(DATA SUPPLIED begins)
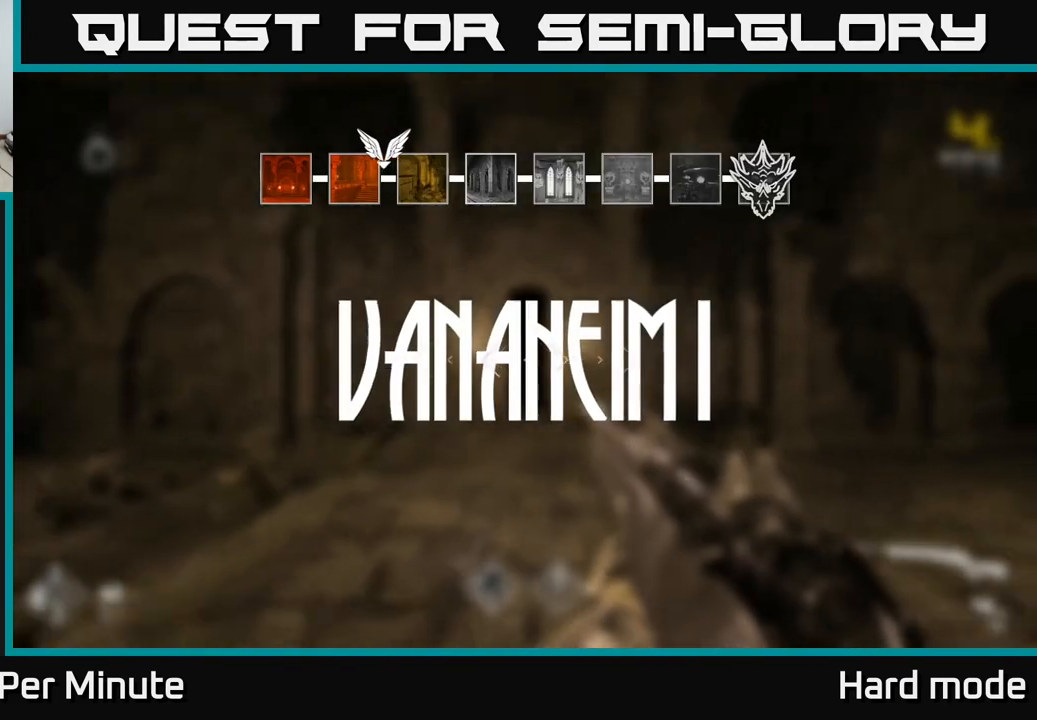
{"buttons": ["L1"], "left_stick": "up", "right_stick": "center", "events": [[500, "L1", "down"]]}
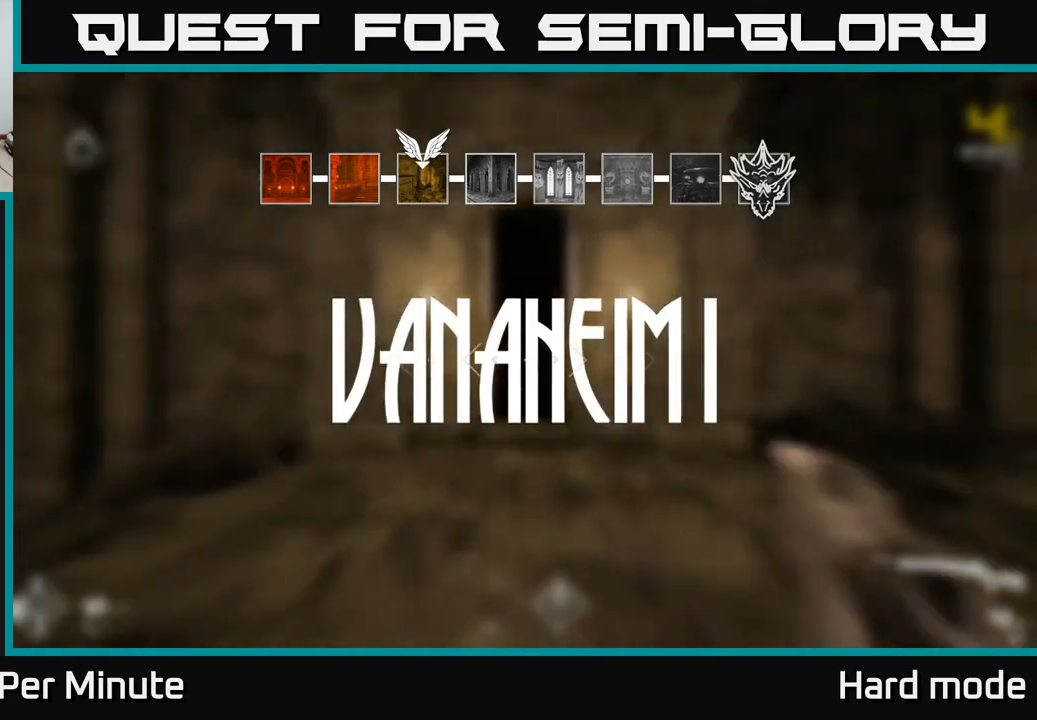
{"buttons": ["L1"], "left_stick": "up", "right_stick": "center", "events": []}
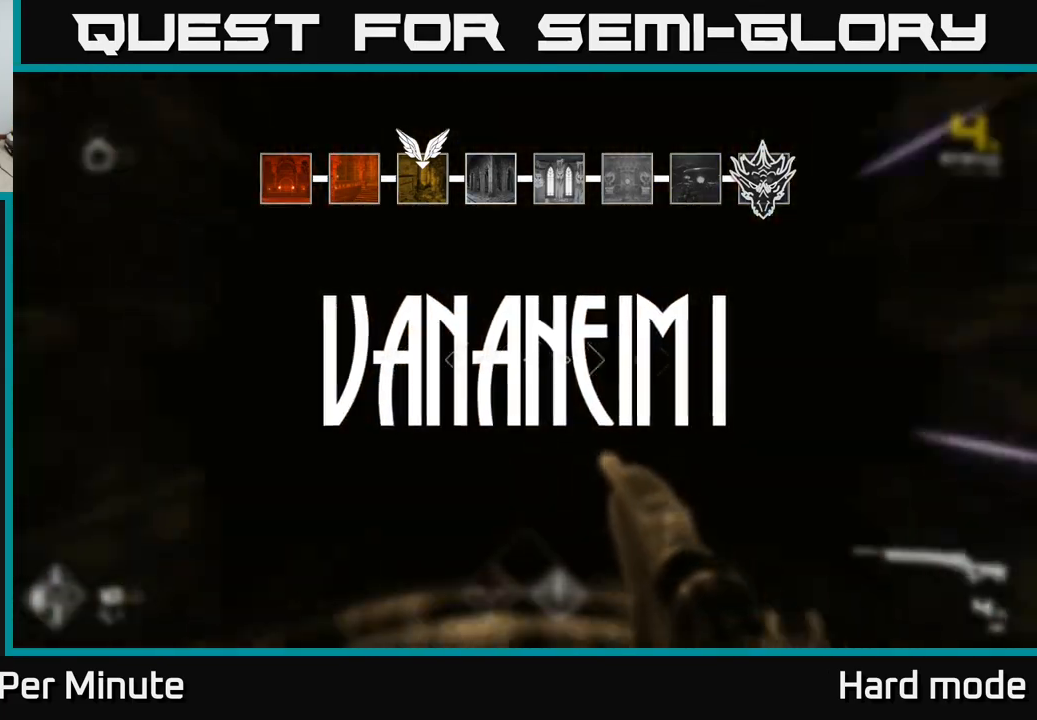
{"buttons": [], "left_stick": "up", "right_stick": "center", "events": [[267, "L1", "up"]]}
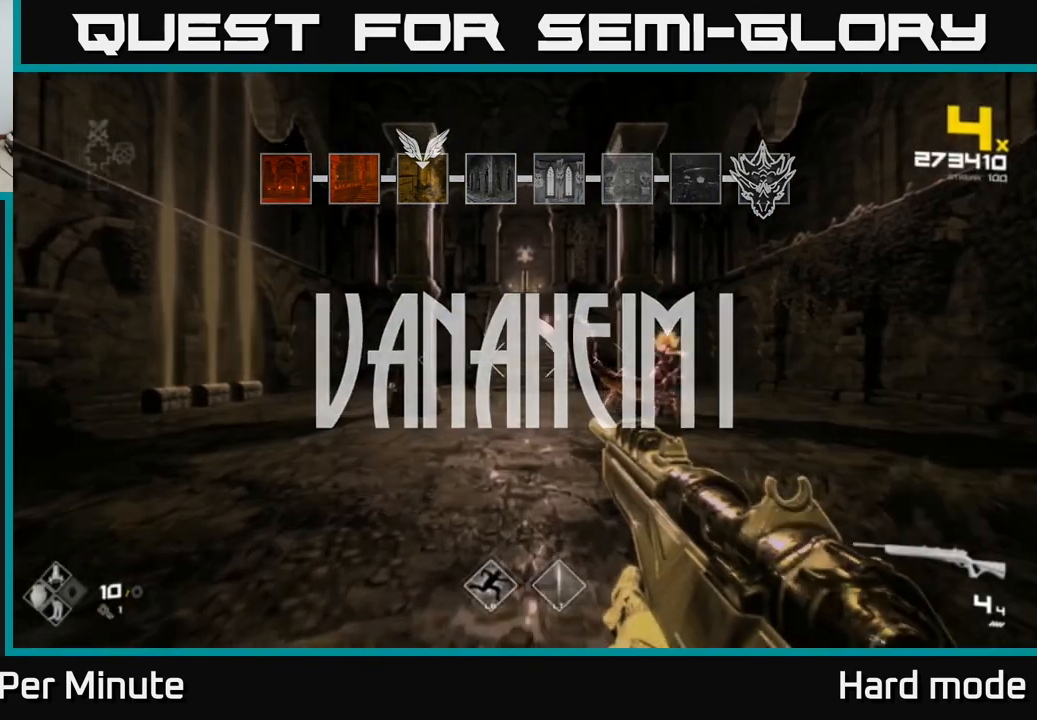
{"buttons": [], "left_stick": "center", "right_stick": "right", "events": [[33, "R2", "down"], [133, "R2", "up"], [300, "left_stick", "center"], [367, "right_stick", "right"], [400, "R2", "down"], [483, "R2", "up"]]}
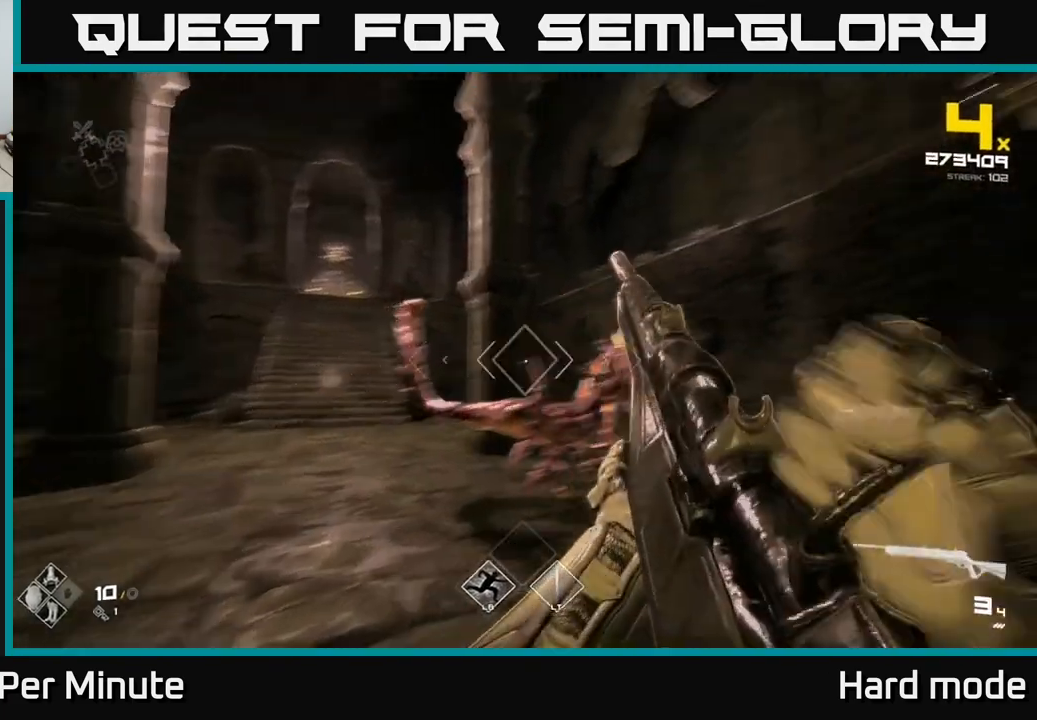
{"buttons": ["R2"], "left_stick": "center", "right_stick": "center", "events": [[83, "right_stick", "center"], [167, "R2", "down"], [300, "right_stick", "down-right"], [333, "R2", "up"], [367, "right_stick", "center"], [500, "R2", "down"]]}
(DATA SUPPLIED ends)
* ABOUT THIS TASK: Every word of the data should be reproduced exactly; please omit any pictures.

* REPLY:
{"buttons": ["L1"], "left_stick": "up", "right_stick": "center", "events": [[500, "L1", "down"]]}
{"buttons": ["L1"], "left_stick": "up", "right_stick": "center", "events": []}
{"buttons": [], "left_stick": "up", "right_stick": "center", "events": [[267, "L1", "up"]]}
{"buttons": [], "left_stick": "center", "right_stick": "right", "events": [[33, "R2", "down"], [133, "R2", "up"], [300, "left_stick", "center"], [367, "right_stick", "right"], [400, "R2", "down"], [483, "R2", "up"]]}
{"buttons": ["R2"], "left_stick": "center", "right_stick": "center", "events": [[83, "right_stick", "center"], [167, "R2", "down"], [300, "right_stick", "down-right"], [333, "R2", "up"], [367, "right_stick", "center"], [500, "R2", "down"]]}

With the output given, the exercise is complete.